## DESCRIPTION OF THE TASK
Within the material below, filter for lines that hold the word "makes".

## THE DATA
☆ ☆ ☆ ☆ ☆ ☆ ☆

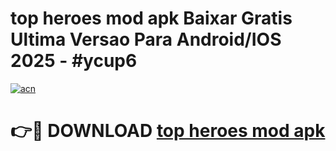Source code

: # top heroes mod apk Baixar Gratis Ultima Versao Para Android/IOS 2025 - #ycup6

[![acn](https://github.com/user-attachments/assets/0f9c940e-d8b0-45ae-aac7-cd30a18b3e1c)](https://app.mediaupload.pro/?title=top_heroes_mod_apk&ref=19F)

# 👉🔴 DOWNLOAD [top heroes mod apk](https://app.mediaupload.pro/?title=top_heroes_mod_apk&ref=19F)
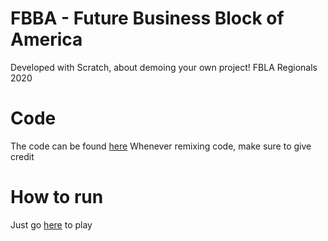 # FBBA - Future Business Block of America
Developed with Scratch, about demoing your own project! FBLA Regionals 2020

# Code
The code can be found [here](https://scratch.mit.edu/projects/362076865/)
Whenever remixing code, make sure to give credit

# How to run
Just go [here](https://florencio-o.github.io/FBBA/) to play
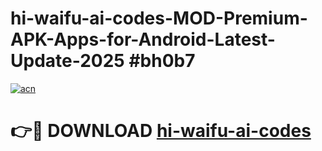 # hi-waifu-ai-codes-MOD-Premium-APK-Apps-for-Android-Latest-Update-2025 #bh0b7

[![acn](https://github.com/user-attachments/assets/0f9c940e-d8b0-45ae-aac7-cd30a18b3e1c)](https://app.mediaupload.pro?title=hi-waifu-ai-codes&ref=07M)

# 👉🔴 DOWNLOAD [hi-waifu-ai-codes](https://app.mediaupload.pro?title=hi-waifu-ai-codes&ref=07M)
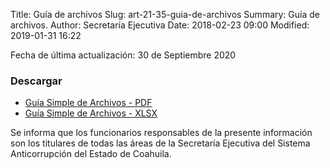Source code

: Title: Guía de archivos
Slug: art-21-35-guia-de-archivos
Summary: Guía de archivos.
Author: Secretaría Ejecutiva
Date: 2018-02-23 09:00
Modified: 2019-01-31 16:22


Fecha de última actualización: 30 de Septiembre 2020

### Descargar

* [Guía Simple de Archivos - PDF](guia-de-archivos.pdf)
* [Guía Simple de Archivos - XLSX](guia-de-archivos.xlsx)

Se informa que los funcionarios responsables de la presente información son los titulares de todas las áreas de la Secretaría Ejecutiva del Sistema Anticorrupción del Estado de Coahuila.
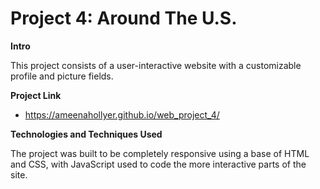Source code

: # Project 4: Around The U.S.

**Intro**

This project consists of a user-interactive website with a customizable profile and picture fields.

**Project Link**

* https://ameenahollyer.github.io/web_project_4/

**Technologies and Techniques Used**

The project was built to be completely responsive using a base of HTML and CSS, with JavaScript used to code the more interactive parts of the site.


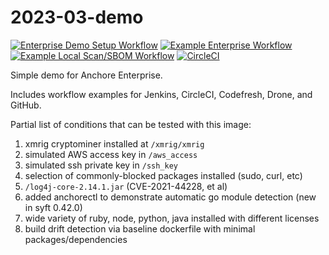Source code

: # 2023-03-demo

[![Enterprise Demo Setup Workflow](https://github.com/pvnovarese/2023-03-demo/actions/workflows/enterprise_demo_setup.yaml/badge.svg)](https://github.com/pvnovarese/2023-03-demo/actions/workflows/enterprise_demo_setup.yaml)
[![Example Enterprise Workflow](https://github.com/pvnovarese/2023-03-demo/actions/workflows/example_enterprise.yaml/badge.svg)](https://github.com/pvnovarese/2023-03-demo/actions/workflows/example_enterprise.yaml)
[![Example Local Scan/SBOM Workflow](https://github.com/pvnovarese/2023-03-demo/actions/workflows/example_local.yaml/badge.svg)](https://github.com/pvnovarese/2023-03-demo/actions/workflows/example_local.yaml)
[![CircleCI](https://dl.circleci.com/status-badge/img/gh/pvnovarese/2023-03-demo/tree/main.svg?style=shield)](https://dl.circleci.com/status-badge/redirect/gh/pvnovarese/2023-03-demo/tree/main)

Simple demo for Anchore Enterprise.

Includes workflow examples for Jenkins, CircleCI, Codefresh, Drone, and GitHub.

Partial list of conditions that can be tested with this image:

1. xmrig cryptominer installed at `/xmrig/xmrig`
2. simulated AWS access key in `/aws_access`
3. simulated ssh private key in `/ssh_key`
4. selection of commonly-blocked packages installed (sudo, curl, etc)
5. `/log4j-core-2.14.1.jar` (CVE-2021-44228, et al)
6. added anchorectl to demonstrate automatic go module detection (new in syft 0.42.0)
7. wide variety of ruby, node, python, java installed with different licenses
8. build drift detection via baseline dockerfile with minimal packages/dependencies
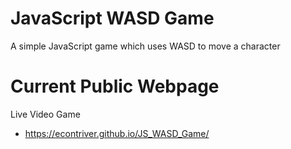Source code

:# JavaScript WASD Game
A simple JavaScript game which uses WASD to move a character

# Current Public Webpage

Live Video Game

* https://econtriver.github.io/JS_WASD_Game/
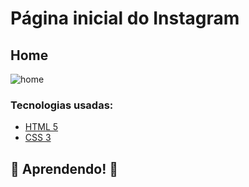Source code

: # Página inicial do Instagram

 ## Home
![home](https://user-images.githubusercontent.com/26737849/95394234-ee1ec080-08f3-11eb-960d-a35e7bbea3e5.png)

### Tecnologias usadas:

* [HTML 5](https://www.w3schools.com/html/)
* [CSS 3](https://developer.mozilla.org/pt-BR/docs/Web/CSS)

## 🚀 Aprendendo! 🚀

☆ ☆ ☆ ☆ ☆ ☆ ☆

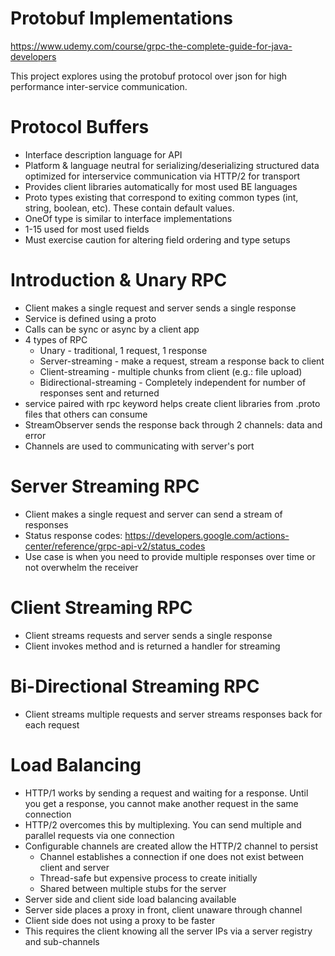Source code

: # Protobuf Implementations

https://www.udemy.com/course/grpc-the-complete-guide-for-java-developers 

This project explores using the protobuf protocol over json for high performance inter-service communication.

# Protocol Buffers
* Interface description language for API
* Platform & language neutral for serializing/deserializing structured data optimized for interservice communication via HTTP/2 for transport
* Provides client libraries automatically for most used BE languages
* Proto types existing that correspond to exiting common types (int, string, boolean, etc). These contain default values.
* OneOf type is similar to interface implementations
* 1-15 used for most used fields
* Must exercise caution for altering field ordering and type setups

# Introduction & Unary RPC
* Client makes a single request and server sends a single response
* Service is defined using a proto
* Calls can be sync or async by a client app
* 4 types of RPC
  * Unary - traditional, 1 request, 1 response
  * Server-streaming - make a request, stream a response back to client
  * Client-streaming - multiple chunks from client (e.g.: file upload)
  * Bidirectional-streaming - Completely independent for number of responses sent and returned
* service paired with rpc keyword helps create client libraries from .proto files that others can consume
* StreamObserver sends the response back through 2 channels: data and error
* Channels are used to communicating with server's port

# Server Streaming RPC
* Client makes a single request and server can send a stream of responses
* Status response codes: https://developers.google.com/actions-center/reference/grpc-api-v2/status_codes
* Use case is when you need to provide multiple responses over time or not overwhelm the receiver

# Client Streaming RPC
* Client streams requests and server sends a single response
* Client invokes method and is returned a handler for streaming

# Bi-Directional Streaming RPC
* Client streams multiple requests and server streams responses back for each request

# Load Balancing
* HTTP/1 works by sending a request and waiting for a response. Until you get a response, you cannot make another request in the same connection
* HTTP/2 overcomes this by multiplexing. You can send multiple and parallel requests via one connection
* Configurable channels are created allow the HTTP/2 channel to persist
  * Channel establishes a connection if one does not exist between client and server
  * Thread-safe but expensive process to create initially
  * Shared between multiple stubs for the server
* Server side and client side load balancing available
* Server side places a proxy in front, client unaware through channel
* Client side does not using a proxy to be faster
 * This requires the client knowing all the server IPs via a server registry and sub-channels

☆ ☆ ☆ ☆ ☆ ☆ ☆

## RESPONSE
* Client makes a single request and server sends a single response
* Client makes a single request and server can send a stream of responses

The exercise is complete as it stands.